Lasagna soup - My neighbor Ellen made this delicious concoction. She browned some ground beef, garlic and onions in a big pot, added chicken broth, jarred tomato sauce, spices and dried pasta and let it cook until the pasta was done. She served it with grated mozzarella cheese as a garnish. This one was stick-to-your-ribs satisfying. I'm having it for lunch today.
Lemon dill chicken soup - This hearty chicken soup was the contribution from my neighbor Adam. The put was filled with shredded chicken and it had a light, slightly lemony broth with lots of fresh dill, orzo pasta and some ginger that added a bit of warmth to the flavor. It was more exotic than your typical chicken soup.
Thai carrot soup - My neighbor David brought the only completely vegetarian soup to the party and it was very well received. Made with vegetable broth, a little bit of peanut butter and fresh basil and mint for garnish, this carrot soup went down so easily. It was certainly a hit and not just for vegetarians.

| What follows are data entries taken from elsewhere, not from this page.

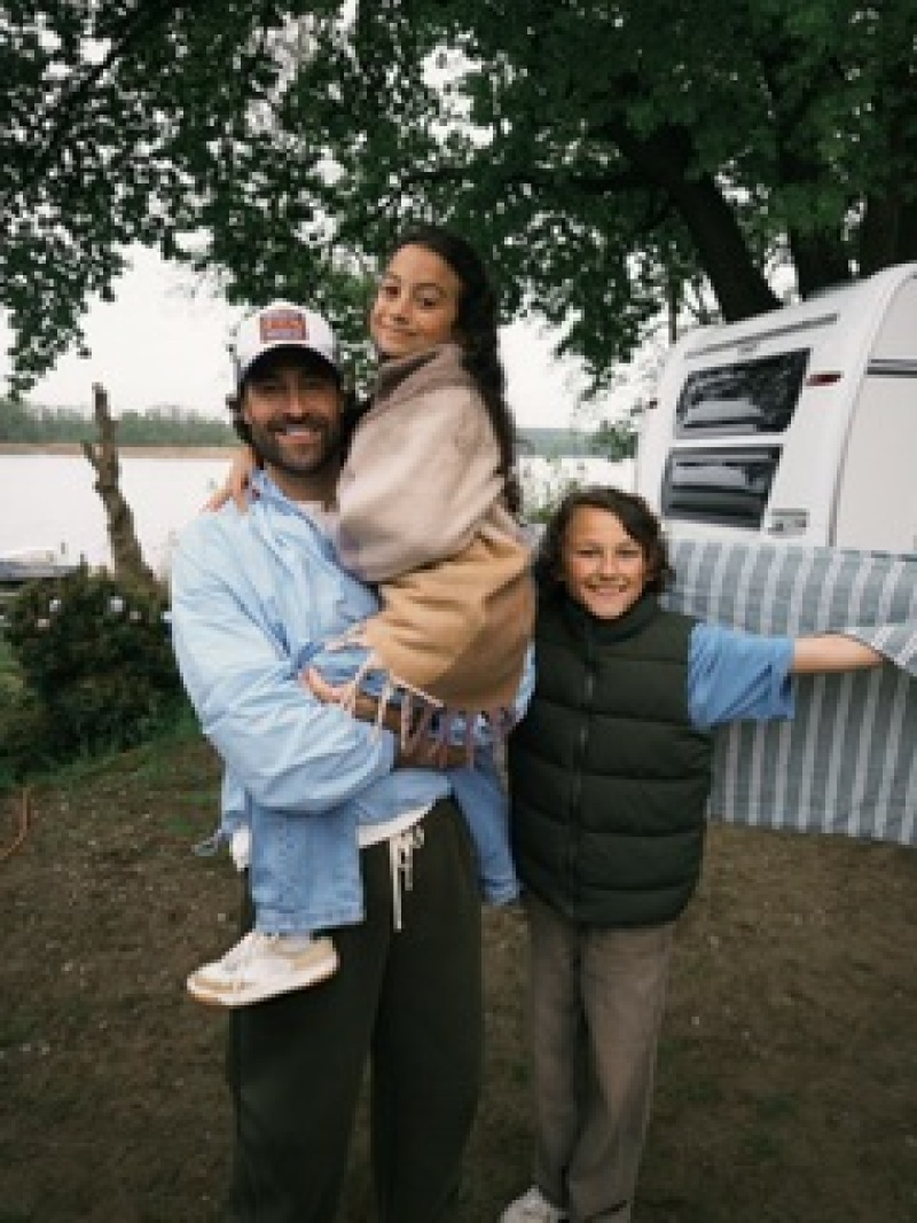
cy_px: 612
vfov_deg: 71.6
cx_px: 458
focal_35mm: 24
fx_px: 848
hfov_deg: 56.8
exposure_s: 1/206
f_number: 1.78
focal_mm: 6.76
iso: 64
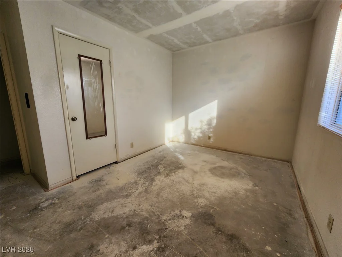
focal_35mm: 13
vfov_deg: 89.9
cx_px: 171
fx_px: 128
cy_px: 128
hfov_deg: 106.2
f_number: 2.2
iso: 160
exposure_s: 1/60
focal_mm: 2.2
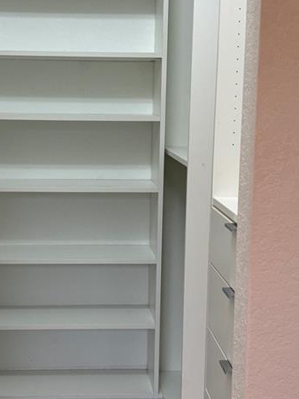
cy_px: 218
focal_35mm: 67
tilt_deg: -7.9
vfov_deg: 29.0
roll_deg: -0.3
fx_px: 772
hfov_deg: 21.8
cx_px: 106
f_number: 1.6
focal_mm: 5.96
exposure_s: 1/120
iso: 80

Split pea soup - I had two neighbors bring their own versions of split pea soup. Susan's soup was not a typical pureed split pea. It was chunky and the pieces of vegetables were easily visible as well as chunks of kielbasa that made this soup really hearty. My neighbor Bonnie made her version of split pea soup based on a Swedish recipe. It was very thick and smooth, almost like porridge, and she used a smoked turkey leg to make her broth. It also had an interesting slightly sweet flavor that came from a secret ingredient - I am sworn not to divulge.

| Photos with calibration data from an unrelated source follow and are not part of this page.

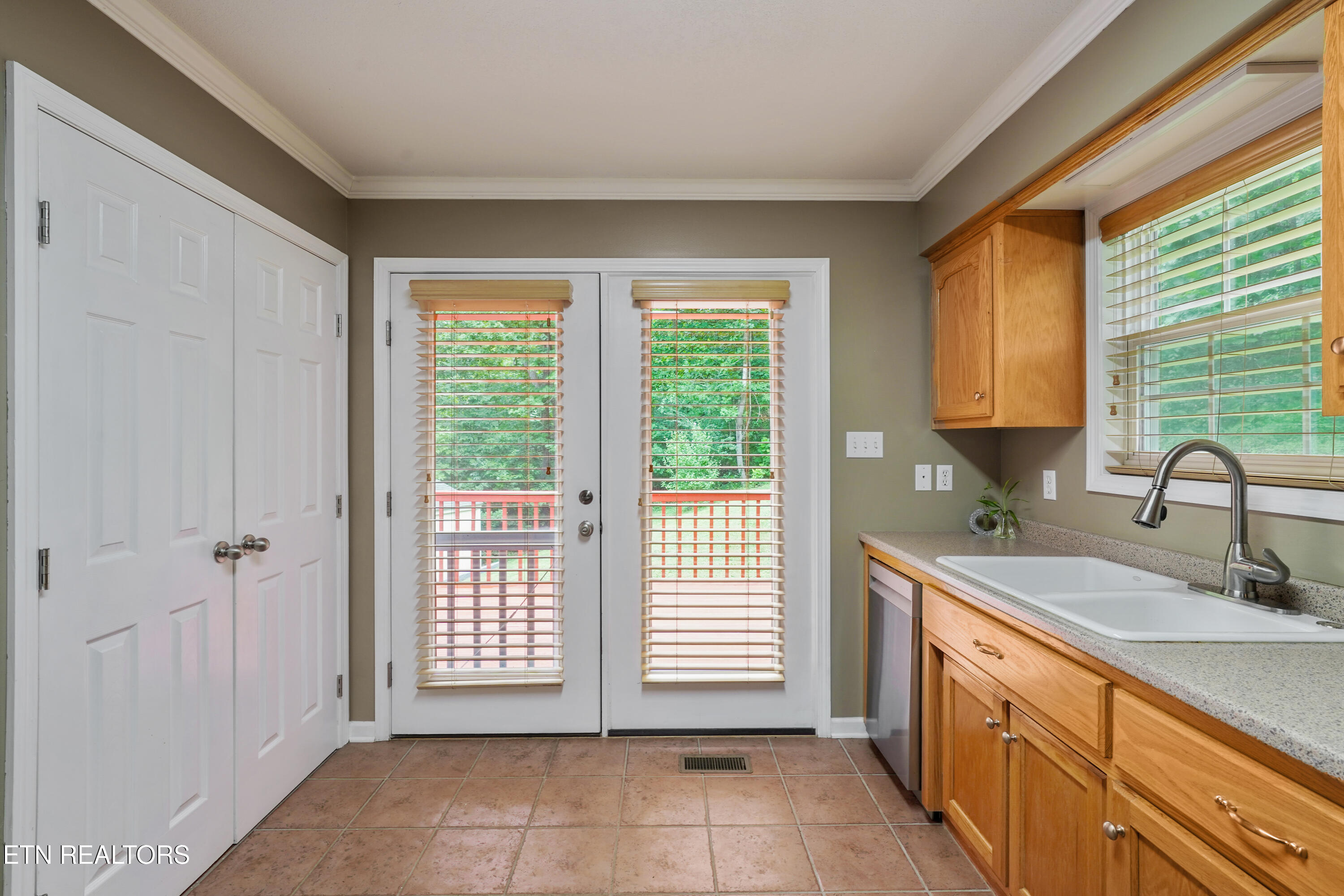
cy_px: 448
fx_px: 597
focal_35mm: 16
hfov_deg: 96.7
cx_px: 672
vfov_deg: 73.7
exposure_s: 1/5
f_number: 9
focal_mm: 16
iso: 320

Thanksgiving soup - My neighbor Yvonne blew everyone away with this original creation. It was a smoked turkey soup with lots of veggies and she made little stuffing balls as a garnish. The smoked turkey played a starring role, but those stuffing balls were a spectacular addition.
Bean soup - Surely bean soup is a classic vehicle for many different kinds of flavors. The two versions we had couldn't have been more different. My neighbor Zilda is from Brazil and her black bean soup was sublime. It was smooth as silk and she served it in small shot glasses with a sprinkling of crispy bacon and a pickled Brazilian Biquinho pepper on top. The peppers were not at all spicy but added a fabulous pop of vinegary freshness to this black bean soup. Adrian's bean soup was more traditional and was made with smoked turkey tails and was faintly reminiscent of barbeque.
Tuscan white bean soup - This one made by my neighbor Mike was full of chicken, white beans and kale, which might be my favorite vegetable for soup. By itself, kale can be bitter and kind of stringy. But when added to soup, kale takes on a softness that is absolutely delightful and it adds a little bitterness to the rest of the soup. Mike served his Tuscan soup with garnishes of grated cheese and fresh parsley.
Instead of big bowls, I put out small cups so everyone could have a taste without filling up on one kind of soup. When the soup swap was over and everyone took their crock pots home, I had a variety of soups in my fridge and nothing to clean up except a bunch of wine glasses. The soup swap is an excellent way to bring people together and I thank Kathy Gunst for sharing her inspiration and her recipes!